------ Document extract ------

Neighbor: Hi buddy, how you doing this morning?
My 3 year old: Good. My mom puts heavy things on me at night so I can’t move or get out of bed.
A weighted blanket. We gave him a weighted blanket.
“Follow your dreams!” – someone born into money
I can help anyone quit smoking by spraying them with hair spray as they light their cigarette.
Cashier: this coupon expired last week
Me: so did this yogurt
If you think being a vegetarian will make you thin, I direct your attention to cows.
I’m amazed at the things I find in my undies after a night out. Glitter, matchbook, food & I wasn’t even wearing underwear before I went out
A friend asked me how much I spend on a bottle of wine.
My response: Oh, about 20 minutes.
My horoscope said I will soon find the man of my dreams. I thought, “I’ve been married 25yrs,” then I thought, “But I’ll keep an open mind.”
I caught my son chewing on electrical cords.
So I had to ground him.
He’s doing better currently.
And conducting himself properly …
We have a Costco membership because you never know when you’ll need an eight pound bag of blue tortilla chips and a canoe.
“Rapunzel, Rapunzel let down your hair!”
*A long strand of smelly hair falls out the tower*
“Screw this!”
I would argue that a small puppy is more work than a newborn baby because imagine if you had to pick up your son and run outside for him to poop in the yard every time he got a certain look in his eye and half the time all he did was attempt to eat every stick out there
Me- “Sorry I can’t”
Friend- “Why not?”
M- “Working on my book”
F- “Neato! What about?”
M- “It’s a collection of ways to escape obligations”
*waits till lights dim in the movie theater*
*Takes bowl of hot lobster bisque out of purse*
Se7en, but instead of deadly sins, the murders are based on different Smurfs.
They say a dog park is a great place to meet guys.

------

Given problem a.
Edit the entries from the line containing "sub-12 m fragments." through the line containing "road 3 (primary): [(282,296),(511,391)]", replacing "ordered" with "sorted" and keeping everything else the same.
The short jokes and the entries are separate material.

------ The input ------

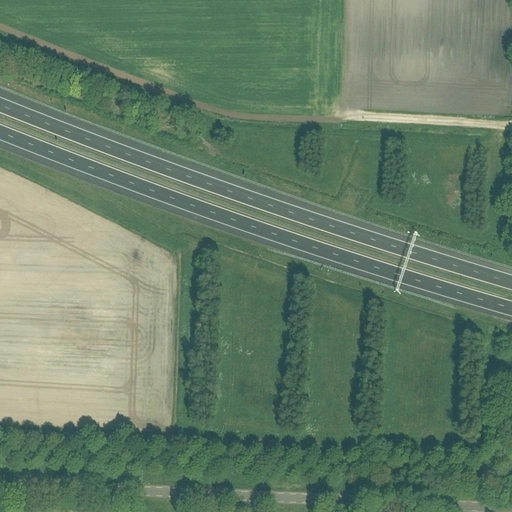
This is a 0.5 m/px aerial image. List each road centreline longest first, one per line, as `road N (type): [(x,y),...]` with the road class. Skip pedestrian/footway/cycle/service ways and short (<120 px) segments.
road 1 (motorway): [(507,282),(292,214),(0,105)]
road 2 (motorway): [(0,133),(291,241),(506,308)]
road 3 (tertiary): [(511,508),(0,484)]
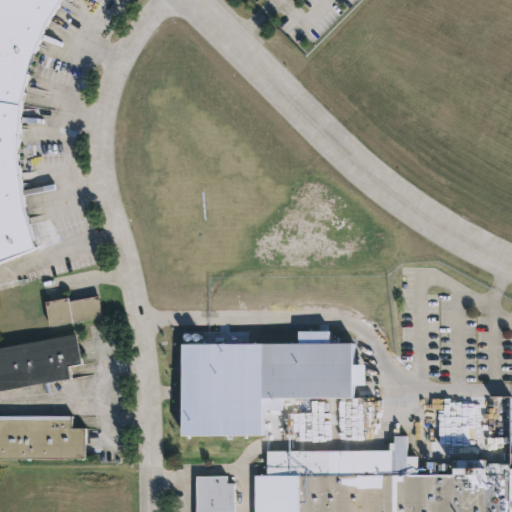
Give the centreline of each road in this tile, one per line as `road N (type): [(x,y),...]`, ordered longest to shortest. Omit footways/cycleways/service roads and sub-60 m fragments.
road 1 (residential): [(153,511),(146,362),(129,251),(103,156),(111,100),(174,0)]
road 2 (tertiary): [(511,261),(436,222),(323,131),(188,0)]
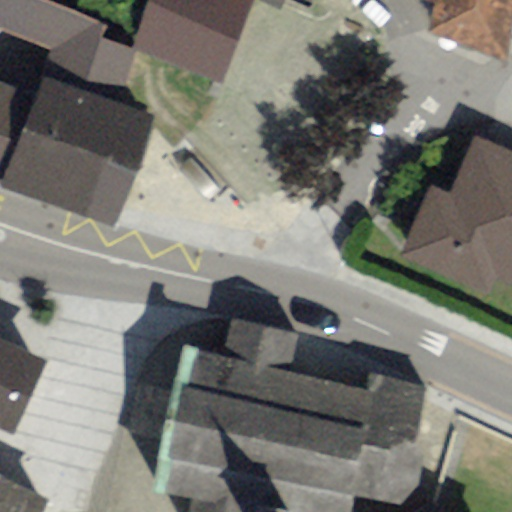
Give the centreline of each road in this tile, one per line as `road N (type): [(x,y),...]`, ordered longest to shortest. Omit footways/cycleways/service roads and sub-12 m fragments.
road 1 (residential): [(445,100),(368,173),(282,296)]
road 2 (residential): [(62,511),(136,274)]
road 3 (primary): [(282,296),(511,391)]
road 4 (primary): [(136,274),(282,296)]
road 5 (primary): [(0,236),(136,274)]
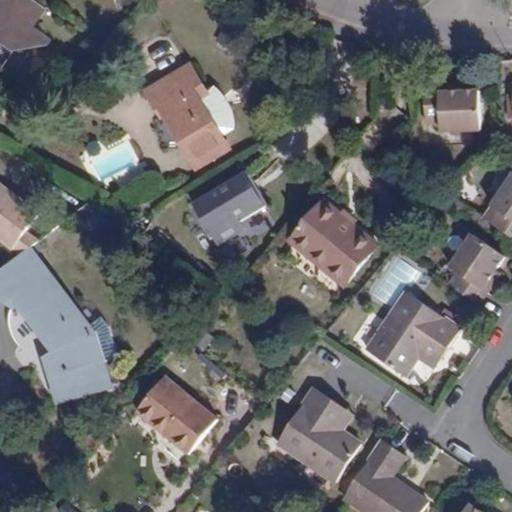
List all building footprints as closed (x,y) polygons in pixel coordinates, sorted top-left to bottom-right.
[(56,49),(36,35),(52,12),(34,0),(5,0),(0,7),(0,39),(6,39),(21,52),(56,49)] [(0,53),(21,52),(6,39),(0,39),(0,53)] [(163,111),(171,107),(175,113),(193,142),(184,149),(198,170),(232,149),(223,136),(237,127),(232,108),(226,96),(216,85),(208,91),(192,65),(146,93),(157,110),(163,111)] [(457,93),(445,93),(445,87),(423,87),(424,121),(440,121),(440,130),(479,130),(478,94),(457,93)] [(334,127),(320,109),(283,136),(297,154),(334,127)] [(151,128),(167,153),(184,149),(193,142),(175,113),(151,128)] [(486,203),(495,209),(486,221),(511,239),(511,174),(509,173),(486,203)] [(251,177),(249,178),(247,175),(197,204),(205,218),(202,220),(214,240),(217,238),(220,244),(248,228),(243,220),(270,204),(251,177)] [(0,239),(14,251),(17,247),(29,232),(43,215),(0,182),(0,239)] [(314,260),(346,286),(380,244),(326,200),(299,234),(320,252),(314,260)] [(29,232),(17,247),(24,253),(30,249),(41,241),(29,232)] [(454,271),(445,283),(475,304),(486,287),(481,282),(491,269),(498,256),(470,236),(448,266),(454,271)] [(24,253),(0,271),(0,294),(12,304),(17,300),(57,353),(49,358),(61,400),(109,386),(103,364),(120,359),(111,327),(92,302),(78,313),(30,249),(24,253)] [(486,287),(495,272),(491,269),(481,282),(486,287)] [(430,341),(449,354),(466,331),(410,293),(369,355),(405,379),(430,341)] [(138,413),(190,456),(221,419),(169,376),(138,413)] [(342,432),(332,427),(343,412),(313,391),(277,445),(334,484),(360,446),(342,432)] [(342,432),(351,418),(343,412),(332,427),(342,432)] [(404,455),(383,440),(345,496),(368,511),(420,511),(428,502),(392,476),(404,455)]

------

Given problem b.
Resume the collection of short jokes, starting after its last line.

Task response a.
Give the centreline of each road in this tile, one per line as `road N (type): [(x,y),...]`, sorted longest to shortest. Omit footways/cycleways/service roads and sub-12 m fragments.
road 1 (residential): [(445,100),(368,173),(282,296)]
road 2 (residential): [(62,511),(136,274)]
road 3 (primary): [(282,296),(511,391)]

Task response b.
I don’t have a dog, but I walk around with a bag full of poop so I don’t look weird.
*Vacuums for three minutes*
“Oh God I can’t keep up with this house”
“I think I’m falling for you.”
-replacement skydivers
I’m going to complain about the cold until a Canadian gets mad enough to say something rude, like ‘I’m sorry but it’s colder in Canada.”
I’m at the grocery store at 10pm buying a bottle of wine with a bag of quarters… I understand why you want to see my ID.
[on a Ferris wheel]
Me: *to my pet ferret* I’m sorry, Joshua, there’s been a misunderstanding
modern skincare be like “the best way to have good skin is to destroy the skin you already have. here put some acid on it, burn that shit right off”
[hat shop]
OWNER: Sir stop or I’ll call the police
UNICORN: [surrounded by damaged hats] No one will believe you
3 y/o, sobbing : I’VE JUST SWALLOWED MY SUPERMAN TOY!
Me: Ok calm down. I know exactly what you’ve got to do.
3 y/o: what?
Me: You’ve got to search for the hero inside yourself.
*checks the hip hop section*
Nope. No one named Velocirapper yet.
If anyone needs me, I’ll be spending the rest of my life under this bathroom light that gives my abs a hint of definition.
you see me struggling as i carry a dozen loaves of bread down the street. “that guy must be a chef,” you think to yourself. wrong. baguette fight club
[After winning an award]
HOST: Is there anyone you’d like to thank?ME [smiles at wife in the crowd as I lean into the mic] Absolutely not
Cashier: Did you find everything you needed?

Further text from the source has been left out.